(Document images paired with their source code)

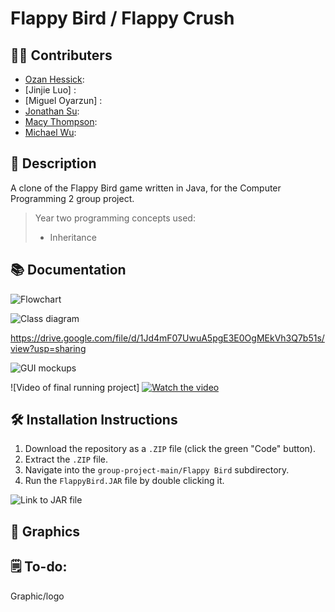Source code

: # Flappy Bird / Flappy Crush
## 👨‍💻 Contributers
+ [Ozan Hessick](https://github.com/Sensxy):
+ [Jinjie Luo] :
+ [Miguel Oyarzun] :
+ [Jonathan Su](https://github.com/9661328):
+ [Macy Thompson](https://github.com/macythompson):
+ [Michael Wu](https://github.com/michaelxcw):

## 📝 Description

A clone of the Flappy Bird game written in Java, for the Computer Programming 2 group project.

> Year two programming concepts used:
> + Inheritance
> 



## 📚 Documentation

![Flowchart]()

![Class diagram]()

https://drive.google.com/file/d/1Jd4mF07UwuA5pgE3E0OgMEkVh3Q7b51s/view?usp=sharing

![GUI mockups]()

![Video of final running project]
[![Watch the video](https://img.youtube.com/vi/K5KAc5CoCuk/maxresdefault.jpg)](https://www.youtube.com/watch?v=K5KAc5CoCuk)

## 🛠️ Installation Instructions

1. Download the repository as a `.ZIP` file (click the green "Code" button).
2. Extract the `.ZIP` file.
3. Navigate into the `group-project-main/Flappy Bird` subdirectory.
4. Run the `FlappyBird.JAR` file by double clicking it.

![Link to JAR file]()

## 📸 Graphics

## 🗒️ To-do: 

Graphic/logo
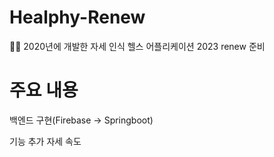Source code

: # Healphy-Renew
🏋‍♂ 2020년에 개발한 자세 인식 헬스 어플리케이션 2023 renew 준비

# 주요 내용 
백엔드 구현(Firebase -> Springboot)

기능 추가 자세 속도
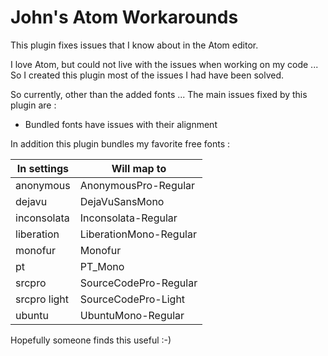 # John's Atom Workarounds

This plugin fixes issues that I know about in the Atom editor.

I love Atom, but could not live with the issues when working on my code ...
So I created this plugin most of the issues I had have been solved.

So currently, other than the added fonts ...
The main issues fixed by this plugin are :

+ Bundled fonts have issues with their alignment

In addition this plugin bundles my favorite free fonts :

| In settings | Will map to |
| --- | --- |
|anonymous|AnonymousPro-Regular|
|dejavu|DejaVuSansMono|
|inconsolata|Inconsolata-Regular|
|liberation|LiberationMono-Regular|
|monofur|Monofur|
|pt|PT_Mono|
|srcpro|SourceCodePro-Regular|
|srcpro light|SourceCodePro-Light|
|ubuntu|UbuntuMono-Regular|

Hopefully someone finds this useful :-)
--
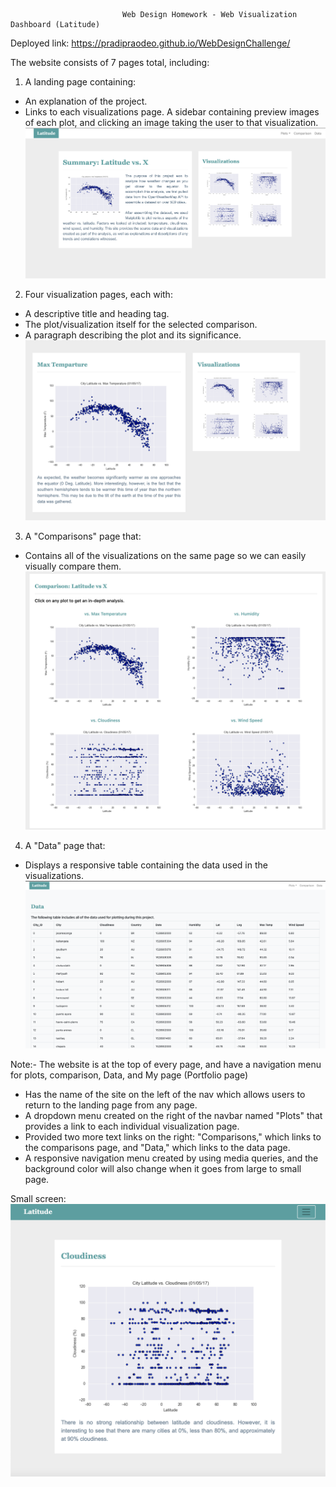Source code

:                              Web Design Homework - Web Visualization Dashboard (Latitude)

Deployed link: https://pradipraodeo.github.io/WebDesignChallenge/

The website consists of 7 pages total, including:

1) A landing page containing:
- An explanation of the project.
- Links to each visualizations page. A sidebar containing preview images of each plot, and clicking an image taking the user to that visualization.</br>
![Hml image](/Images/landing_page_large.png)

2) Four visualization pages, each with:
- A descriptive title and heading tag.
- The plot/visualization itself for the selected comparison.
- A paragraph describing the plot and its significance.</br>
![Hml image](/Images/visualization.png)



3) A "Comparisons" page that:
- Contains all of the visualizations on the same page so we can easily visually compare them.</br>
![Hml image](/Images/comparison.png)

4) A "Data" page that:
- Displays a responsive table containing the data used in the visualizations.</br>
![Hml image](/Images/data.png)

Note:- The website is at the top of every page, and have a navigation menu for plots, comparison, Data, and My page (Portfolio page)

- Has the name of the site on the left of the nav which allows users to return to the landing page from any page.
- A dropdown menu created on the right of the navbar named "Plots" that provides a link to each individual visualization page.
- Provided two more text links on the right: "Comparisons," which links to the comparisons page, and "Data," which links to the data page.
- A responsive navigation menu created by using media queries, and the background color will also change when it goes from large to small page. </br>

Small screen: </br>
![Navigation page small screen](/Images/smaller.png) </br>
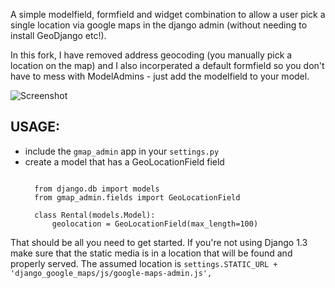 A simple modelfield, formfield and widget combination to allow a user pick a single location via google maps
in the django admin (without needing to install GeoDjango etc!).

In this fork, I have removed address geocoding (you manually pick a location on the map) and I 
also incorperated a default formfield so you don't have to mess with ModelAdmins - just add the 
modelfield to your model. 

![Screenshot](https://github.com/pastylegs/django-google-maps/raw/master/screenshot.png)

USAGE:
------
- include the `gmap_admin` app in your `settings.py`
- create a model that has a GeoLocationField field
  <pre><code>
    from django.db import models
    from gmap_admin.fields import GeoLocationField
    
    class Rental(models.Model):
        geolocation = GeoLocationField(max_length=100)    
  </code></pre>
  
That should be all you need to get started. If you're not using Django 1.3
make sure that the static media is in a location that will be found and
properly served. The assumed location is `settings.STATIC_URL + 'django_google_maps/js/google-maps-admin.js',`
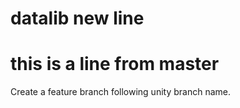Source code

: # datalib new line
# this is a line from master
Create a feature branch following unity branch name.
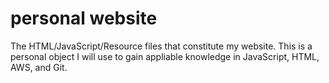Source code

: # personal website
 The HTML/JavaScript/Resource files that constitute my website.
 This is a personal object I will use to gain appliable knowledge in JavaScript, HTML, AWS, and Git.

**WRITTEN TASK**
Could you reproduce the material verbatim, from the line containing "Graphic/logo" through the line containing "Hopefully someone finds this useful :-)", leaving out the pictures?

**ANSWER FOR THE TASK**
Graphic/logo
Source code

: # Healphy-Renew
🏋‍♂ 2020년에 개발한 자세 인식 헬스 어플리케이션 2023 renew 준비

# 주요 내용 
백엔드 구현(Firebase -> Springboot)

기능 추가 자세 속도
 # John's Atom Workarounds

This plugin fixes issues that I know about in the Atom editor.

I love Atom, but could not live with the issues when working on my code ...
So I created this plugin most of the issues I had have been solved.

So currently, other than the added fonts ...
The main issues fixed by this plugin are :

+ Bundled fonts have issues with their alignment

In addition this plugin bundles my favorite free fonts :

| In settings | Will map to |
| --- | --- |
|anonymous|AnonymousPro-Regular|
|dejavu|DejaVuSansMono|
|inconsolata|Inconsolata-Regular|
|liberation|LiberationMono-Regular|
|monofur|Monofur|
|pt|PT_Mono|
|srcpro|SourceCodePro-Regular|
|srcpro light|SourceCodePro-Light|
|ubuntu|UbuntuMono-Regular|

Hopefully someone finds this useful :-)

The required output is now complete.